TEXT SHOWN |
════════════════
Banking in Azerbaijan in its present form dates back to 1992, but it originates in the second half of the 19th century and continued through the Soviet period. It consists of the country's central bank, the Central Bank of Azerbaijan, founded on 11 February 1992, and other commercial banks. The commercial banks in the country are joint–stock. The only valid currency in Azerbaijan is the Azerbaijani manat. Only the Central Bank can issue manats. During the transition to a market economy in the 1990s, the banking system was not meeting the needs of socioeconomic development as expected, and followed old, Soviet laws. Banks in Azerbaijan have mandatory reserves, determination of norms, regulations of liabilities between creditors and depositors, and deposit insurance. These laws were introduced in 1996 after the system proved to violate laws and timely repayments of deposits. The country's banking system is now stable.
════════════════
WORK REQUIRED |
Decide whether each statement agrees with the passage on banking in Azerbaijan, answering yes or no and quoting the words from the passage that settle it. 1. The Central Bank of Azerbaijan was founded in 1996. 2. Commercial banks in Azerbaijan may issue manats. 3. Deposit insurance is among the features of banks in Azerbaijan. The rows that come after this passage are separate material, unrelated to it.
════════════════
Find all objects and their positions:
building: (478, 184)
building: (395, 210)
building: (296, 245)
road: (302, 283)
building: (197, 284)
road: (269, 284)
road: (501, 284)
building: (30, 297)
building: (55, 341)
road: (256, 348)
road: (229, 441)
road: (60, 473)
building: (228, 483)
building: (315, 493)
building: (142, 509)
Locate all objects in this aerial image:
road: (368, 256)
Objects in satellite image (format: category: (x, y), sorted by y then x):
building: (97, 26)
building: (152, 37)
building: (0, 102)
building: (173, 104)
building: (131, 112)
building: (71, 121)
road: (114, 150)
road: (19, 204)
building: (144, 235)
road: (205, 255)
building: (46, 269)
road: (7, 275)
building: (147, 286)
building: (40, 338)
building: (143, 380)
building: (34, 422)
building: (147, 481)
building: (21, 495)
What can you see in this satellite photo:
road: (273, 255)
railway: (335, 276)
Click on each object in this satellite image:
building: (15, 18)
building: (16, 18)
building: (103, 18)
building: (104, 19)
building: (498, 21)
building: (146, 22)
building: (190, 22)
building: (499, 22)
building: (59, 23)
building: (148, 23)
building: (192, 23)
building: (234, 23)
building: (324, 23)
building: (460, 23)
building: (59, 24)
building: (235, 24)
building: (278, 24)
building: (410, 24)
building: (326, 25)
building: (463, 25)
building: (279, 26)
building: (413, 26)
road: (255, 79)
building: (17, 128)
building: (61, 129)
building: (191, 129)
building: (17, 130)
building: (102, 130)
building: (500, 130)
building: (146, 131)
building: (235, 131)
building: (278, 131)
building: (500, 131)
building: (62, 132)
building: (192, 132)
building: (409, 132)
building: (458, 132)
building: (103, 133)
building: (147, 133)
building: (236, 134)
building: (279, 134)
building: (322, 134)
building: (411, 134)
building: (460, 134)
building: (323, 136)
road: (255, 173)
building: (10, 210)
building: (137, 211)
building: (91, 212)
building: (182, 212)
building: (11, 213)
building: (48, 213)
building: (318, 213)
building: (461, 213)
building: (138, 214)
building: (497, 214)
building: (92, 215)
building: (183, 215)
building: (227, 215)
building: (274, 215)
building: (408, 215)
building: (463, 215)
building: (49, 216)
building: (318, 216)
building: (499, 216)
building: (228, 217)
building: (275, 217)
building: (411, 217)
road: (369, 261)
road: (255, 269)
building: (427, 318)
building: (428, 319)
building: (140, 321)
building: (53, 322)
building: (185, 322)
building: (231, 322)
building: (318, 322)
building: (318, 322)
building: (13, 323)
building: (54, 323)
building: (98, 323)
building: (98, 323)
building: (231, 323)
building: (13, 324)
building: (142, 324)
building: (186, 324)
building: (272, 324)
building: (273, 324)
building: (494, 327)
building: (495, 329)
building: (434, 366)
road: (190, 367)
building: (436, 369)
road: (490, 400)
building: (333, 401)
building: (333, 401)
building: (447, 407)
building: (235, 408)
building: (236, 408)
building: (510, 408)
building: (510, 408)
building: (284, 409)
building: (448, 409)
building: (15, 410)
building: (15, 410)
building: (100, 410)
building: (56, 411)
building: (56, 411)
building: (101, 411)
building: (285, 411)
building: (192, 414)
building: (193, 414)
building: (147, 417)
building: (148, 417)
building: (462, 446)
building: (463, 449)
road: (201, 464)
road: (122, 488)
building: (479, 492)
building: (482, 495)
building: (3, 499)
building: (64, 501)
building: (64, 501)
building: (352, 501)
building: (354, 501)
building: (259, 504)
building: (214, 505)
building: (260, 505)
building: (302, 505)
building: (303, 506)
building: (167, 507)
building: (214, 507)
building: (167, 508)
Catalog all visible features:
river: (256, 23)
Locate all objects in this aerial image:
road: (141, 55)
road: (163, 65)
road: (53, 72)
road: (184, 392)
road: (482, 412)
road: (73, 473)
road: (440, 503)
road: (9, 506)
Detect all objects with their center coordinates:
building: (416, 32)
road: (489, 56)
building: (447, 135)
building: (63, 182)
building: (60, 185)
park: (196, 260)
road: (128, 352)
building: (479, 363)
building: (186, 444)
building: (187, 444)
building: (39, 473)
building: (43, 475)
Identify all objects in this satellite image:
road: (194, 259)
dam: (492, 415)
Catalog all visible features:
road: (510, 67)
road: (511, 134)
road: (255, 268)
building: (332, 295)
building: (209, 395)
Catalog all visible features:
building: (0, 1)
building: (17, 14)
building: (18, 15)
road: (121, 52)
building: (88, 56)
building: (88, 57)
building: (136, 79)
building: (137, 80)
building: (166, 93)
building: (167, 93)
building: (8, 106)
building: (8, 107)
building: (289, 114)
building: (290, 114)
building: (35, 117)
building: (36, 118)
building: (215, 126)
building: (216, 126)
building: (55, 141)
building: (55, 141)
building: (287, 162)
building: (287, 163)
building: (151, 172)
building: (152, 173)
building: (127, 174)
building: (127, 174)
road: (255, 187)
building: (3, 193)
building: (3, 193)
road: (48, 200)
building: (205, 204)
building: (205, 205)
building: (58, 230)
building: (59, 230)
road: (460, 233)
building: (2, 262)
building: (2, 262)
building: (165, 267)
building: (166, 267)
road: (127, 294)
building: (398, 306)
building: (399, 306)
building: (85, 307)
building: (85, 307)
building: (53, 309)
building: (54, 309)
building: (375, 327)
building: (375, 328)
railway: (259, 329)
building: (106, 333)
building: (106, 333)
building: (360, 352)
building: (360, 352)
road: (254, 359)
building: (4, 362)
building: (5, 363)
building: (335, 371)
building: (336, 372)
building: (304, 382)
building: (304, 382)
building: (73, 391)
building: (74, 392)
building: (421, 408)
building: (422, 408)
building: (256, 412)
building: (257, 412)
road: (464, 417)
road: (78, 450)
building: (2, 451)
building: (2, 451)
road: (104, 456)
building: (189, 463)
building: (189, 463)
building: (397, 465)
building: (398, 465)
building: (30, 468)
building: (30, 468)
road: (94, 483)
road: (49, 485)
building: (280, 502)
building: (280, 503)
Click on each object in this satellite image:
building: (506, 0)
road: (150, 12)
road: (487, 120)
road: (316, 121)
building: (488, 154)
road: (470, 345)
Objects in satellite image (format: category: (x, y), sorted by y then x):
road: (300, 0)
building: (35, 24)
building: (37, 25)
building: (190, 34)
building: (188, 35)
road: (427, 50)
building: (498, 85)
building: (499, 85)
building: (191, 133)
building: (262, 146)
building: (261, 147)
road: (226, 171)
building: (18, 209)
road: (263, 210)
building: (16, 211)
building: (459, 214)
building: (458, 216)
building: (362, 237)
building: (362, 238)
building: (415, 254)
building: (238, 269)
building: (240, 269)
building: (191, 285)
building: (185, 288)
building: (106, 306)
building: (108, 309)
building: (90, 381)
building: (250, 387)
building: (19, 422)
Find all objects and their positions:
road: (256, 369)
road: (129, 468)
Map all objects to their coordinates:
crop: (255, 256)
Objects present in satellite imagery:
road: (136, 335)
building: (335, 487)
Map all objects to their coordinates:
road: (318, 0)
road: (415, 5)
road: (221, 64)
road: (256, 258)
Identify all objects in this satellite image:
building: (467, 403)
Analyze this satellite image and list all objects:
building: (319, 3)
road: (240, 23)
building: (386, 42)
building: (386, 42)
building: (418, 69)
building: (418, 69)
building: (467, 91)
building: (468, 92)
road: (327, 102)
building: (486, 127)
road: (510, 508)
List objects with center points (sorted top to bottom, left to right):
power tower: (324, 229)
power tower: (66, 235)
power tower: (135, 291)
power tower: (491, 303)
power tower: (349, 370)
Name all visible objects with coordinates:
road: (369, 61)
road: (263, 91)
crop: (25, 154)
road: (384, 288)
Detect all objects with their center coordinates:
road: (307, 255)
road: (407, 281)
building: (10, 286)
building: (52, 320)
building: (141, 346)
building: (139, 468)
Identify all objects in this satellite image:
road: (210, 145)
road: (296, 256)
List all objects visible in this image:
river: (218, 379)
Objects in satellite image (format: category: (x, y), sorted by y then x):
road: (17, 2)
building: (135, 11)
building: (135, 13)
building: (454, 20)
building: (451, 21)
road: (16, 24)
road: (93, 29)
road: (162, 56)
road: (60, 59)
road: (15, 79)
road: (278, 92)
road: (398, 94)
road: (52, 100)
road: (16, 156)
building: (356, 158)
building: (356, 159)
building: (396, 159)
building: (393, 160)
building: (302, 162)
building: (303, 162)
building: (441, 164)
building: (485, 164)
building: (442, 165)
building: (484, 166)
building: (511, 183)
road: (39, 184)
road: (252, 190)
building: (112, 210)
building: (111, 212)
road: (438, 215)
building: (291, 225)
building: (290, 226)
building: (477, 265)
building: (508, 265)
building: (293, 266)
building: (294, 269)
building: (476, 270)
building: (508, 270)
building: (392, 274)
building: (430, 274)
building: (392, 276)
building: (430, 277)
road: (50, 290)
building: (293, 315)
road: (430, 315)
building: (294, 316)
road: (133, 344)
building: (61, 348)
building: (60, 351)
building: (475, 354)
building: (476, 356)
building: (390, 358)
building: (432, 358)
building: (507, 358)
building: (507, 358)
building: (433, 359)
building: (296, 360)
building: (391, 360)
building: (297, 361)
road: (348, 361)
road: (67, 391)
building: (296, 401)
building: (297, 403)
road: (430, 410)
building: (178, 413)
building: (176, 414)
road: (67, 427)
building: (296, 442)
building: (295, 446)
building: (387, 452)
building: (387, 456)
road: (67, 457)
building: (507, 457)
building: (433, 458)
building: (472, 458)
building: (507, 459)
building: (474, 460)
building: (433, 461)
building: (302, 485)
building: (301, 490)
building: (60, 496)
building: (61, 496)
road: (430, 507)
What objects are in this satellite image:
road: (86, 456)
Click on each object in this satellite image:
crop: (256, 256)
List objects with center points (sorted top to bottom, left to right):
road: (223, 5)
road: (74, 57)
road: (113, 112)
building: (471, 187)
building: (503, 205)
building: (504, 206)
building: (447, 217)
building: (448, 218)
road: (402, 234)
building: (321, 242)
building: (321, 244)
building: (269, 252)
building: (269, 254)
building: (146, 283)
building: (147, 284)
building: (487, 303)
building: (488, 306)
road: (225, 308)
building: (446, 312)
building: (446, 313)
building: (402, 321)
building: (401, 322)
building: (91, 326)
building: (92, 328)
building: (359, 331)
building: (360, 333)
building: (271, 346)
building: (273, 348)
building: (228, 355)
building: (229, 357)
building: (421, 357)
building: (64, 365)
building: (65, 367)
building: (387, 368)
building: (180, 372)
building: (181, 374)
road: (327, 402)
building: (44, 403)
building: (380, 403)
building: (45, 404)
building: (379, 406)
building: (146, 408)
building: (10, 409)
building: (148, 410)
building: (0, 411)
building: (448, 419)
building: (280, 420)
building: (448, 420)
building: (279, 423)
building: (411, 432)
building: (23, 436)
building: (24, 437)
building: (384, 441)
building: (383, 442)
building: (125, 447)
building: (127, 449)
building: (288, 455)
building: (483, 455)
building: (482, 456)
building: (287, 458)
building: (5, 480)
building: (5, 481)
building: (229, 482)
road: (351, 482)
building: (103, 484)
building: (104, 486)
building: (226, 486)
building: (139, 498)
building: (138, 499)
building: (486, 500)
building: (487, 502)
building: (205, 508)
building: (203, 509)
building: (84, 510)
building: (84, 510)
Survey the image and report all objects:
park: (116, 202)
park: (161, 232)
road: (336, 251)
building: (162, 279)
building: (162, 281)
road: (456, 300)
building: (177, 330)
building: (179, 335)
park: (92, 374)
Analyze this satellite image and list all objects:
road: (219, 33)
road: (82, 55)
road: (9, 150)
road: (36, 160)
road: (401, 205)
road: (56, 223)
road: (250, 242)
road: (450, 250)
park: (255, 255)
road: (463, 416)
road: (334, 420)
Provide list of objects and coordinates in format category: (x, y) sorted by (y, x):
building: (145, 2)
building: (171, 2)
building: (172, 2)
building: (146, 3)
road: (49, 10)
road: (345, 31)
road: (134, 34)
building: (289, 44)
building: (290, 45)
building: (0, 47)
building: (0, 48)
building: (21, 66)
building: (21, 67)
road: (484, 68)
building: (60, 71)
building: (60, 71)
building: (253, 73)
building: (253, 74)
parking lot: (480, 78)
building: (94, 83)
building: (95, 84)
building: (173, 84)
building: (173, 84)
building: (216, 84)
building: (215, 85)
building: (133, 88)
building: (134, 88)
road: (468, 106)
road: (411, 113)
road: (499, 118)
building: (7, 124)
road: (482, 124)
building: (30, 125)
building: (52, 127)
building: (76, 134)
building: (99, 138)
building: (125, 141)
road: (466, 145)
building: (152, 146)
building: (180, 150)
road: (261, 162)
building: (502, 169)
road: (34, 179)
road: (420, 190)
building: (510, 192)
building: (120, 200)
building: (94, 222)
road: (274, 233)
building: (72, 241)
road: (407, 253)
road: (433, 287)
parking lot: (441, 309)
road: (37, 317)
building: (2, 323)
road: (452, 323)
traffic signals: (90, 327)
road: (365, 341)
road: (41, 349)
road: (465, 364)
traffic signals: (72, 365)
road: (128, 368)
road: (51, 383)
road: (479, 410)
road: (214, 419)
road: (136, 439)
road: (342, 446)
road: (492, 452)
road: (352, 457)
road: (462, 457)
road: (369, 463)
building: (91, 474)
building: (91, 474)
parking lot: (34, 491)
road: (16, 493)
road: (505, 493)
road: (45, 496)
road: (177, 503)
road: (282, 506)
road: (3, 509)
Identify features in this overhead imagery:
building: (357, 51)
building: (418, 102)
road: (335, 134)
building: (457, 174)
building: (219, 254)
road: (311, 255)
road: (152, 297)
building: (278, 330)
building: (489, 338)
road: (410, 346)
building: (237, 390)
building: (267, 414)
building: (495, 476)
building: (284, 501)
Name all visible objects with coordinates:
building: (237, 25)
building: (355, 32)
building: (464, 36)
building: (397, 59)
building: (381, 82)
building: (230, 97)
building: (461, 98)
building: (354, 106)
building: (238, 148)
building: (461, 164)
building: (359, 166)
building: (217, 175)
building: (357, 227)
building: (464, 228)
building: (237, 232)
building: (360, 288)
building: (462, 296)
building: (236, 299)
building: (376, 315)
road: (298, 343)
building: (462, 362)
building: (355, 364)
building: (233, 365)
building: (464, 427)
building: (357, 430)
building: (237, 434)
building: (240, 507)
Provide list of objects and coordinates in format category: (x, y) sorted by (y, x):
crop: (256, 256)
════════════════
EXERCISE SOLUTION |
1. No: "founded on 11 February 1992"
2. No: "Only the Central Bank can issue manats."
3. Yes: "Banks in Azerbaijan have mandatory reserves, determination of norms, regulations of liabilities between creditors and depositors, and deposit insurance."